**TASK SET:**
A: Transcribe the passage of the article on drug screening for English teachers in Korea from "Under the revised" to "a mass spectrometer.".
B: Continue the article on drug screening for English teachers in Korea from where it stops.

**SOURCE TEXT:**
---
Foreigners who want to teach English in Korea will face stricter drug screening by the government, the Justice Ministry said Tuesday.
The ministry will announce a revised law on immigration control that requires those suspected of drug use to undergo two tests before employment as English teachers on the E-2 visa. The law will take effect from Feb. 1.
Under the revised law, a would-be teacher should get tested for immunity with a drug diagnosis reagent authorized by the Korea Food and Drug Administration. If the test is positive, he or she must undergo another test using a mass spectrometer.
The ministry will test for methamphetamine, cocaine, opium and marijuana. If the second test is positive, issuance or extension of a visa will be denied.
A Justice Ministry official said, “A number of English instructors took drugs while teaching, and we wanted to prevent this in advance.”
---
**RECORDED DATA:**
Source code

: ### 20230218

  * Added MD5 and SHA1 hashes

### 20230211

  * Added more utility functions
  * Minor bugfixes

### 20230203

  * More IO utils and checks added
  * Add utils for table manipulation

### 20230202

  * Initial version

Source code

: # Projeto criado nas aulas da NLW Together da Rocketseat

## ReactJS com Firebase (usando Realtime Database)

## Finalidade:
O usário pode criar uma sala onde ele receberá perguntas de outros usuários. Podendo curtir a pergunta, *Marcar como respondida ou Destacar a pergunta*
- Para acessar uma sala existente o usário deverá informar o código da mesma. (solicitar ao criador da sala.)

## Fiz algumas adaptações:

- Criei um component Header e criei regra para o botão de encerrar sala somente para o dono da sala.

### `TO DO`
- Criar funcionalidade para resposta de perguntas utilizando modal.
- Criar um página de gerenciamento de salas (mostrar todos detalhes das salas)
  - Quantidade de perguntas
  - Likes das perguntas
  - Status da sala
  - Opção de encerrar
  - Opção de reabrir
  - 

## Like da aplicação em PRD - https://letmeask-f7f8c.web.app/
---
**SOLVED PROBLEMS:**
A:
Under the revised law, a would-be teacher should get tested for immunity with a drug diagnosis reagent authorized by the Korea Food and Drug Administration. If the test is positive, he or she must undergo another test using a mass spectrometer.

B:
The image of foreign English teachers stoned in the classroom is a common one among xenophobes, though I suspect what gets garbled in translation is that "a number" of teachers are caught each year taking drugs while under contract, not necessarily while teaching. Drugs are bad, mmmkay, though it's still discriminatory to focus on E-2 visa holders and applicants while ignoring foreign English teachers on other visas, especially considering how relatively often it is we're reading about gyopo offenders among these drug-taking foreigners.